Your goal:
Which lines of the entries contain the string "musical"? Copy each of them.

Input data:
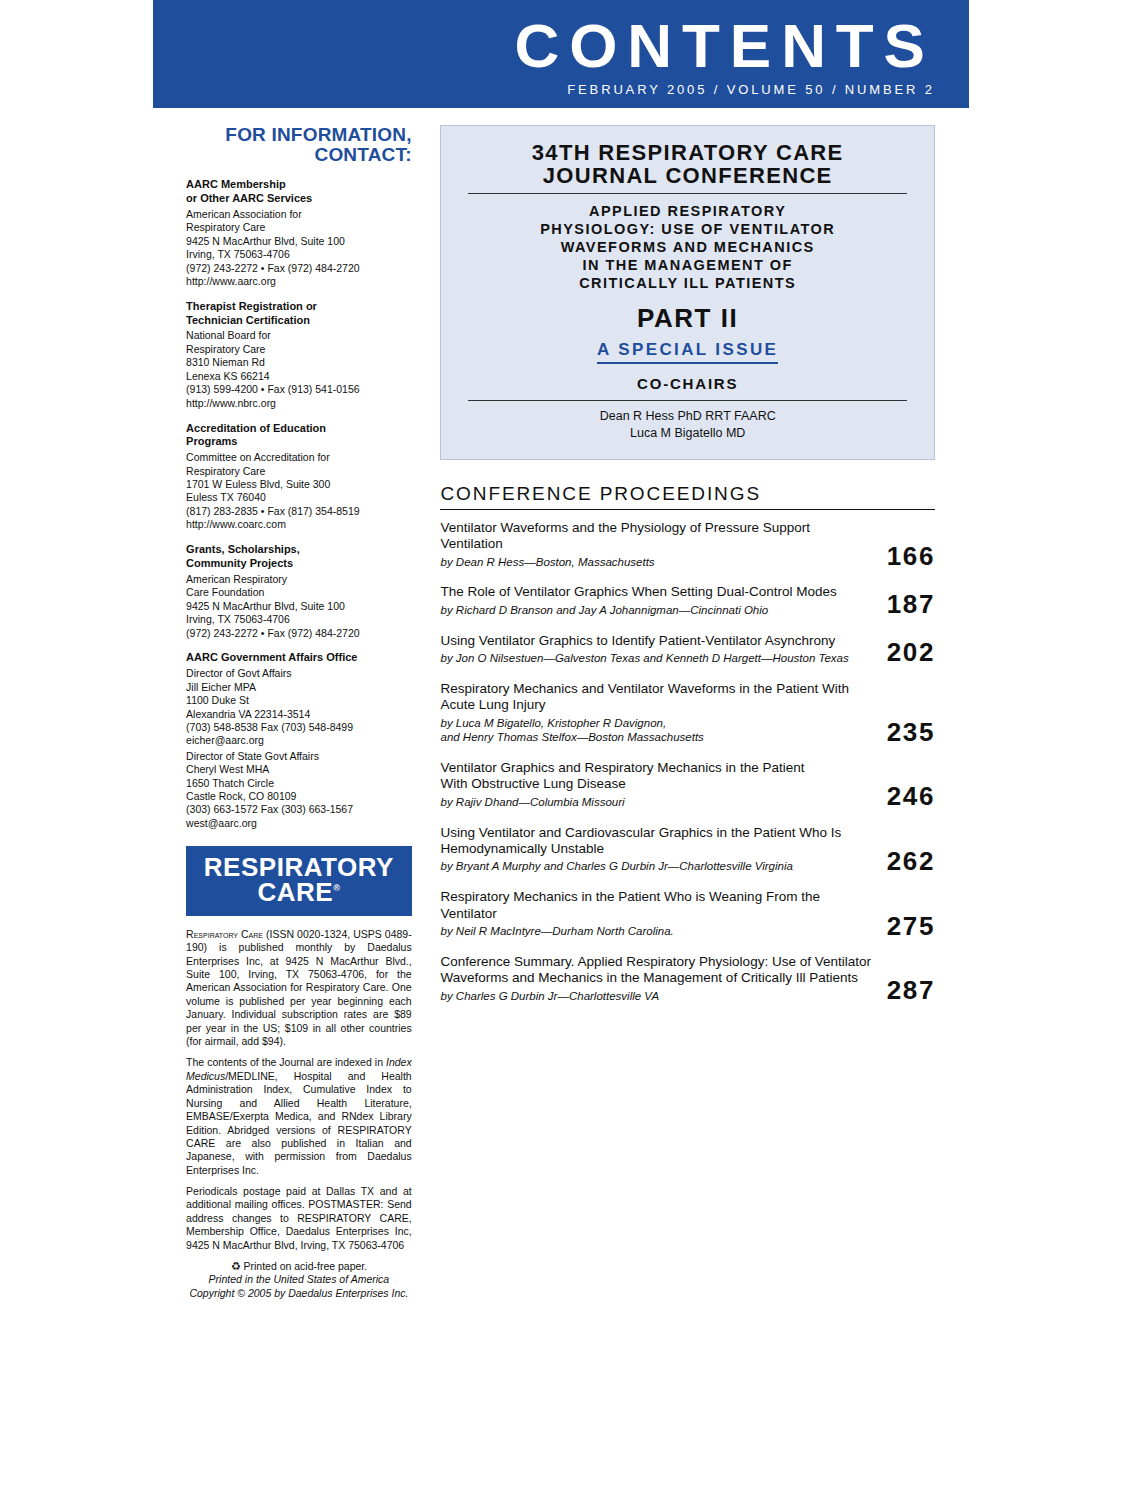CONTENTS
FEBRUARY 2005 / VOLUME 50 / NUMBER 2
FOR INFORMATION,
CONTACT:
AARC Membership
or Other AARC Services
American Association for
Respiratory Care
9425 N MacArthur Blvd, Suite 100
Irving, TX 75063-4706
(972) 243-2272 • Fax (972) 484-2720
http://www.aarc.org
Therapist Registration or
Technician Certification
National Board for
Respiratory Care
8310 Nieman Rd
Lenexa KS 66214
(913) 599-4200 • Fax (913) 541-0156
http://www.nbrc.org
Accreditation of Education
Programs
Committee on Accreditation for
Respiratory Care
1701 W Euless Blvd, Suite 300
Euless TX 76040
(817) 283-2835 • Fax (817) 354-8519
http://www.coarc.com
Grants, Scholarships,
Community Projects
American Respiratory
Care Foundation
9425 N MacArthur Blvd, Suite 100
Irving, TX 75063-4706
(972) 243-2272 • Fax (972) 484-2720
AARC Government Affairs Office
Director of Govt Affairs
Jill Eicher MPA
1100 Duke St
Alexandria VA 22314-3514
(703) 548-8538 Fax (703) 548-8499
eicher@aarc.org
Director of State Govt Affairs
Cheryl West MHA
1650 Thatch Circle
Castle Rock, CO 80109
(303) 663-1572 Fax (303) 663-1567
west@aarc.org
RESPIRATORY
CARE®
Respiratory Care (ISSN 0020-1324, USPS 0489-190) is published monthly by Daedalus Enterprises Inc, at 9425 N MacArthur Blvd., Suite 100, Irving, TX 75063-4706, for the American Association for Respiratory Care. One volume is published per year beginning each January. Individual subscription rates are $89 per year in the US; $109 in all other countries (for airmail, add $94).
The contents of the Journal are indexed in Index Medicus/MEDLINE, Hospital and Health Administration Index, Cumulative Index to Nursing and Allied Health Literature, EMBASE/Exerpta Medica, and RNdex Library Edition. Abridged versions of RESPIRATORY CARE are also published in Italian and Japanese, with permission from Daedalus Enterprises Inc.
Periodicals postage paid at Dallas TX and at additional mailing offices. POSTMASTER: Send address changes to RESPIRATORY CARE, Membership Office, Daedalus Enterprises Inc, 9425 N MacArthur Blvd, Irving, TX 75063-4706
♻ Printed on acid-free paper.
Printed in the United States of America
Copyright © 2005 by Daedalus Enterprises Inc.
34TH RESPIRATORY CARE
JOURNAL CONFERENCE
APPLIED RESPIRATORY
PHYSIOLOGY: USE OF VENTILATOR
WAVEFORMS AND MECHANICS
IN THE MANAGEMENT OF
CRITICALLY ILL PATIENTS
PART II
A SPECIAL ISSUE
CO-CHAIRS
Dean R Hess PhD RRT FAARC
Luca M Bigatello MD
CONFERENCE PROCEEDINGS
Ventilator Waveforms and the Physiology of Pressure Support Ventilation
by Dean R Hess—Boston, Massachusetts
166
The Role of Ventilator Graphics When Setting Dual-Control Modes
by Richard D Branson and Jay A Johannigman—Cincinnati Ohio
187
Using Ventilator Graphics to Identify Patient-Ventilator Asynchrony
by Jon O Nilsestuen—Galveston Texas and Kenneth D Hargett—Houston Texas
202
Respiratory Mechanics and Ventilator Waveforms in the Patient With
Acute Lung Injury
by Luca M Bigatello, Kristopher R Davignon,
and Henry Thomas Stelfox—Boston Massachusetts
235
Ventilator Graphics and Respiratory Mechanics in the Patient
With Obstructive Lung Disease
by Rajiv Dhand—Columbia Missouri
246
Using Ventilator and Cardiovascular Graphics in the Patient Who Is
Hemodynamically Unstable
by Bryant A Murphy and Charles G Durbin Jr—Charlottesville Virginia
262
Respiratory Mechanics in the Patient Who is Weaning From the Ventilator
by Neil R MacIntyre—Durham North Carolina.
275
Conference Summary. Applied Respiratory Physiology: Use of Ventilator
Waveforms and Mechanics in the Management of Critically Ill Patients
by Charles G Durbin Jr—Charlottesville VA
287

* * *

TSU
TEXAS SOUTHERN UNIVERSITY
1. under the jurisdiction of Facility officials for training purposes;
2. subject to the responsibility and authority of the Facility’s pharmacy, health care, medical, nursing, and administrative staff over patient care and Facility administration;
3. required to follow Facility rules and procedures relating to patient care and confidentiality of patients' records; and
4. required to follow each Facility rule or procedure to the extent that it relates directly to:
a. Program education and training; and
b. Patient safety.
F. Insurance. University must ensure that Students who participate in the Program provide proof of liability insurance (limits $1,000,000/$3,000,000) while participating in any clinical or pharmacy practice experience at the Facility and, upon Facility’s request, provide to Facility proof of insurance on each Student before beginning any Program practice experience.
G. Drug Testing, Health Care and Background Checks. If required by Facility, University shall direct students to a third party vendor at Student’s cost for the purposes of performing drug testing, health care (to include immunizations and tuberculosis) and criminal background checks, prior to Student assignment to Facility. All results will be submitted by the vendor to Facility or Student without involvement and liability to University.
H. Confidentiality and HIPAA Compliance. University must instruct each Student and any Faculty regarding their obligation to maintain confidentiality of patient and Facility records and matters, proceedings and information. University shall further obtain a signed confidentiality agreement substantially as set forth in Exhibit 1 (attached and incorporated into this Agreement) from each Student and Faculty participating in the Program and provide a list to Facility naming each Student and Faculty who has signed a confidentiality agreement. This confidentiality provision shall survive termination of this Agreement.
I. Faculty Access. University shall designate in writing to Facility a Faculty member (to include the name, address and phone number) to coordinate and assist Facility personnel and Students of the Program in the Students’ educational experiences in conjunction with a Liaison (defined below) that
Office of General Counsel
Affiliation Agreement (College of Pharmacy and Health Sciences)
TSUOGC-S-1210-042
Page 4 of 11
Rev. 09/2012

* * *

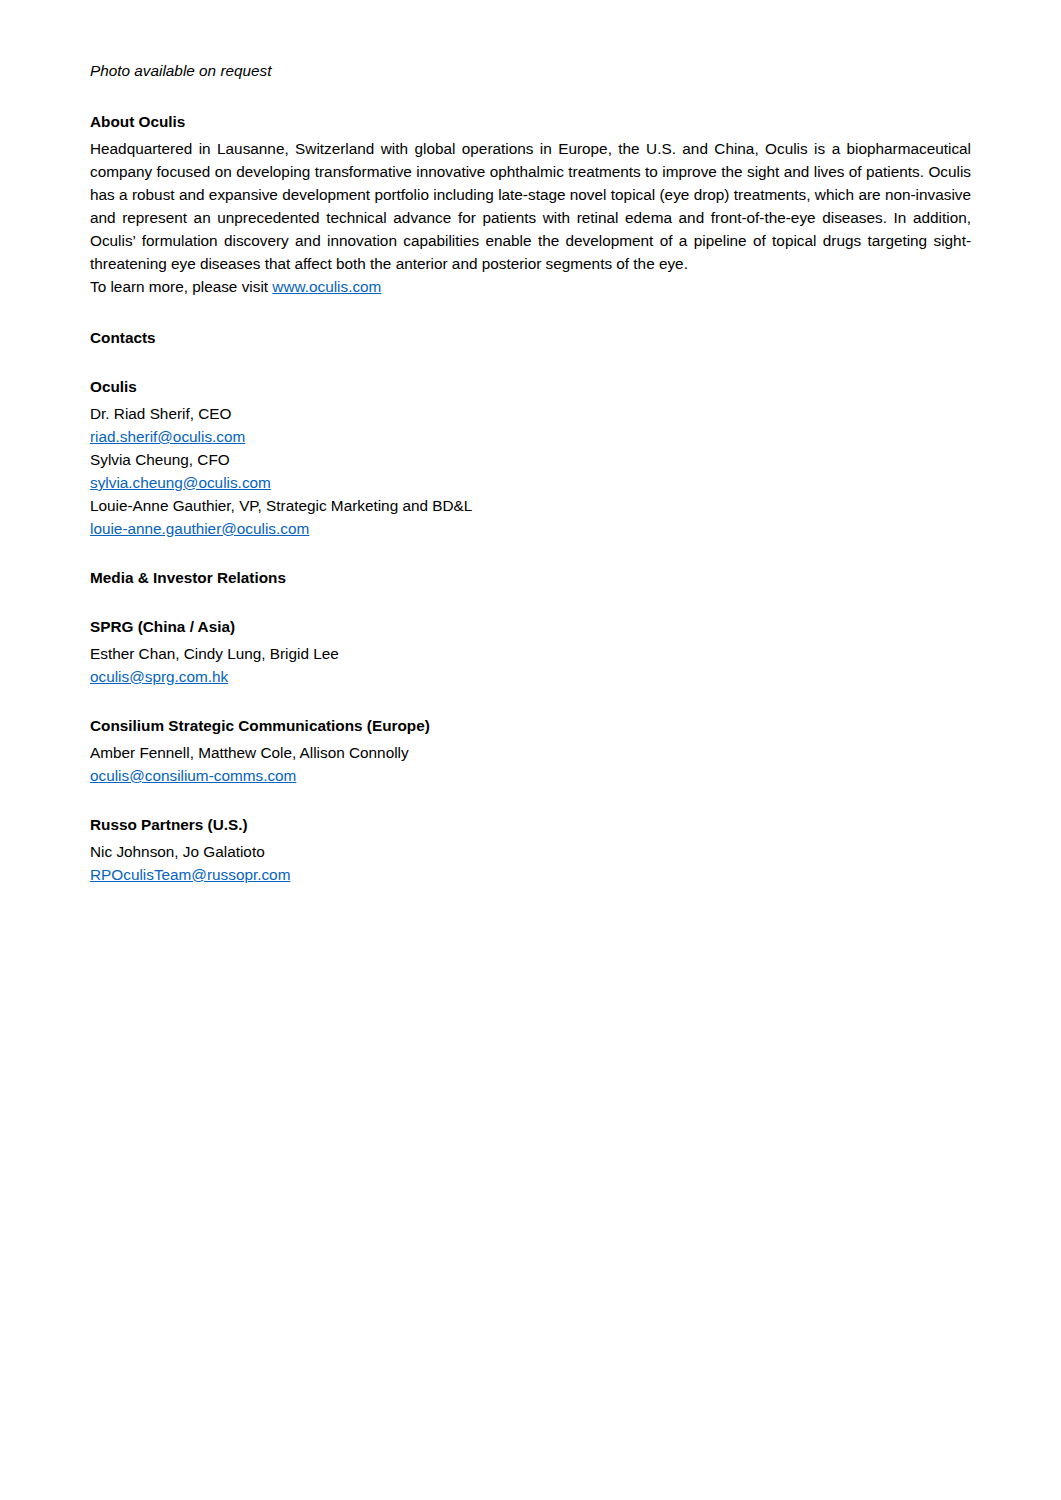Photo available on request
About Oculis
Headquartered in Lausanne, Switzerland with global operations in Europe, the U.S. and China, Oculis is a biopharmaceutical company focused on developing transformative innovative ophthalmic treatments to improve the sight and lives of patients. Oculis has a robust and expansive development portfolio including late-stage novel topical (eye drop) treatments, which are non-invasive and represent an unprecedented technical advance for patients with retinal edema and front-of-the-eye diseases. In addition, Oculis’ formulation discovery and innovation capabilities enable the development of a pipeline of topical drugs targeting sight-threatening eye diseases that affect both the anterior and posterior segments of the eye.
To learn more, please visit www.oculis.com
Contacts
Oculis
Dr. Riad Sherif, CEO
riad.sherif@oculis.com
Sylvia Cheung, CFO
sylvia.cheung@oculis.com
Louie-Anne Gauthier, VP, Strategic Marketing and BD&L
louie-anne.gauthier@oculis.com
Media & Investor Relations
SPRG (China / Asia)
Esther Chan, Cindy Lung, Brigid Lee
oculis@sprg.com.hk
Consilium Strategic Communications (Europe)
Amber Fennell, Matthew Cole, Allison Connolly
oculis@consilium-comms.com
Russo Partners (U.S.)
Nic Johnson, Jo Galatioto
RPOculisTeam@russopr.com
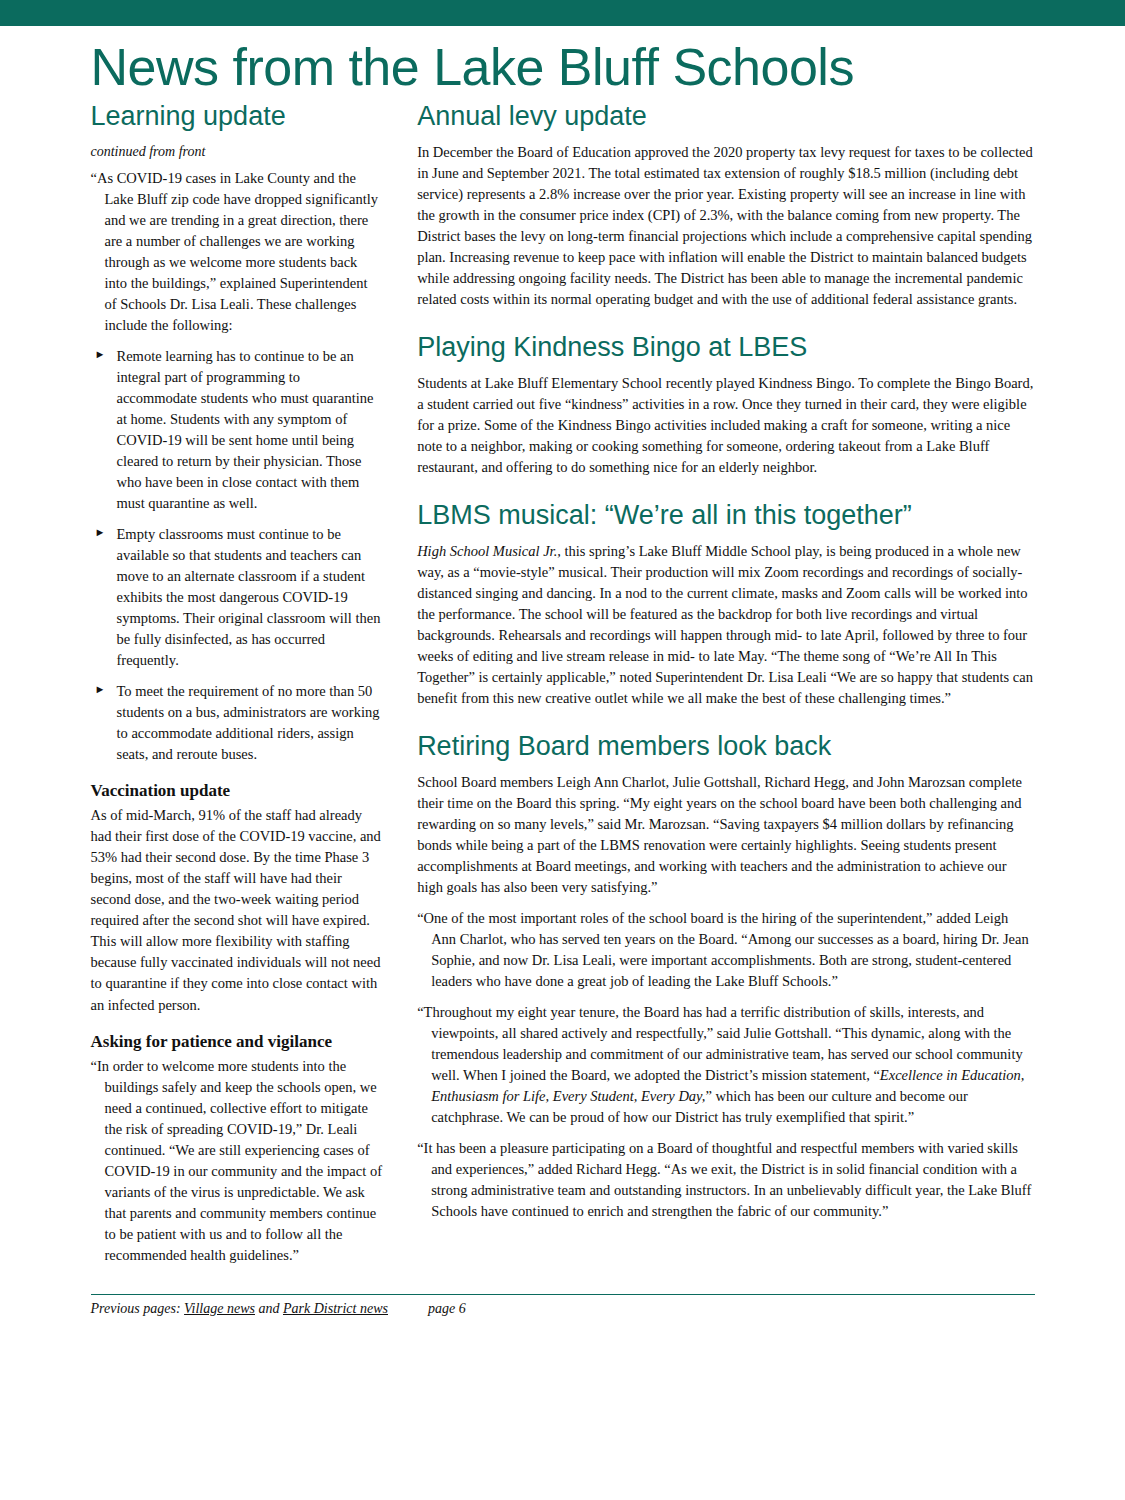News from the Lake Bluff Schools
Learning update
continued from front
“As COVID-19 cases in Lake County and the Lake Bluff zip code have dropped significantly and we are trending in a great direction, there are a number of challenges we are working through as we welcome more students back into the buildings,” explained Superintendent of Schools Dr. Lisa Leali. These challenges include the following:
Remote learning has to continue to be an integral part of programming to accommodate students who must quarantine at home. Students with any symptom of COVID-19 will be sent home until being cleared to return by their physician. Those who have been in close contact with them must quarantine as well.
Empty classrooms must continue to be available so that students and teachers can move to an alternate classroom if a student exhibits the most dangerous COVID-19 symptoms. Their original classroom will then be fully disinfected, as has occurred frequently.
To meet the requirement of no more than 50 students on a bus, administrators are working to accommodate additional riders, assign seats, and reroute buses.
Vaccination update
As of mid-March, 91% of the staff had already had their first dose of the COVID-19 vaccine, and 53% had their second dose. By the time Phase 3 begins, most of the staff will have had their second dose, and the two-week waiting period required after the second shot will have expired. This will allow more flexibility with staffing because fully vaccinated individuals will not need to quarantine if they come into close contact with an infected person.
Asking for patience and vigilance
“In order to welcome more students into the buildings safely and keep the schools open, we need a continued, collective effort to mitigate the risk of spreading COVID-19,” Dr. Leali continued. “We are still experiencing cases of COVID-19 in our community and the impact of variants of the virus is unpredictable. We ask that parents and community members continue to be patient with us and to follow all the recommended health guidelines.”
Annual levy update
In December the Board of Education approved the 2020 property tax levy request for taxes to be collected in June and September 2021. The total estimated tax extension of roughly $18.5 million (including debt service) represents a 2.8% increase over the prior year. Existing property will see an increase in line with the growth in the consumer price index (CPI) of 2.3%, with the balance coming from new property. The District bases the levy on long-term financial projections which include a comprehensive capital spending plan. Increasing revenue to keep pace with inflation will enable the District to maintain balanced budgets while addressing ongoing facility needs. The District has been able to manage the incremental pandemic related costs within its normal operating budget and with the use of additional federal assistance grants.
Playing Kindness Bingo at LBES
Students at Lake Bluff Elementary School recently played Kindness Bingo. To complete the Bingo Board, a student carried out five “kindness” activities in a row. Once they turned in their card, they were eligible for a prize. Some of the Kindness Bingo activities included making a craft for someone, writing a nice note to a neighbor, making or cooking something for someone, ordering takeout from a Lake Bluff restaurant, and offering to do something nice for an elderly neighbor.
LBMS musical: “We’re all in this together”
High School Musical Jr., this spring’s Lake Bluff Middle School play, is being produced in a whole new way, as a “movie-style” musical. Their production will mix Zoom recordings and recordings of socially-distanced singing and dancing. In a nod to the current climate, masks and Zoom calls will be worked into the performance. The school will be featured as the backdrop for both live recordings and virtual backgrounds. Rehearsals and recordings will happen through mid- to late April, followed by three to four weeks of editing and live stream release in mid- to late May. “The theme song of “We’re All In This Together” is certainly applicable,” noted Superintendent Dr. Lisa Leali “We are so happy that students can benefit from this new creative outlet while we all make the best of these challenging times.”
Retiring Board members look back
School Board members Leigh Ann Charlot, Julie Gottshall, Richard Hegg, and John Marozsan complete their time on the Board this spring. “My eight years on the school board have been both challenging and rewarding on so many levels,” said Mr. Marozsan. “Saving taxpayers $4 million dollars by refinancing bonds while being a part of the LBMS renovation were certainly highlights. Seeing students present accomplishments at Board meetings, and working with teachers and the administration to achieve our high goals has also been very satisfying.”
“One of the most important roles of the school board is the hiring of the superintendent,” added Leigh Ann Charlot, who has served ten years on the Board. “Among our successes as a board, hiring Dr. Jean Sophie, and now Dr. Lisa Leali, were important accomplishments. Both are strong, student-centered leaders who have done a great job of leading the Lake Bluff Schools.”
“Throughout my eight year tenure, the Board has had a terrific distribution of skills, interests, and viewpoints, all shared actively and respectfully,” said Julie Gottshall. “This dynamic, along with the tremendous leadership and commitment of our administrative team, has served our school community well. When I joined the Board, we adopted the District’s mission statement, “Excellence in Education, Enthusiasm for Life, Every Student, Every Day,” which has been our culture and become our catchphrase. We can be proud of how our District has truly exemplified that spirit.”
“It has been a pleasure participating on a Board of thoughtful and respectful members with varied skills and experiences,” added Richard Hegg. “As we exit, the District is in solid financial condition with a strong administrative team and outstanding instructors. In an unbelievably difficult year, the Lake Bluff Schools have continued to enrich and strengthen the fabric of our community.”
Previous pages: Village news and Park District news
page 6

Answer to this exercise:
LBMS musical: “We’re all in this together”
High School Musical Jr., this spring’s Lake Bluff Middle School play, is being produced in a whole new way, as a “movie-style” musical. Their production will mix Zoom recordings and recordings of socially-distanced singing and dancing. In a nod to the current climate, masks and Zoom calls will be worked into the performance. The school will be featured as the backdrop for both live recordings and virtual backgrounds. Rehearsals and recordings will happen through mid- to late April, followed by three to four weeks of editing and live stream release in mid- to late May. “The theme song of “We’re All In This Together” is certainly applicable,” noted Superintendent Dr. Lisa Leali “We are so happy that students can benefit from this new creative outlet while we all make the best of these challenging times.”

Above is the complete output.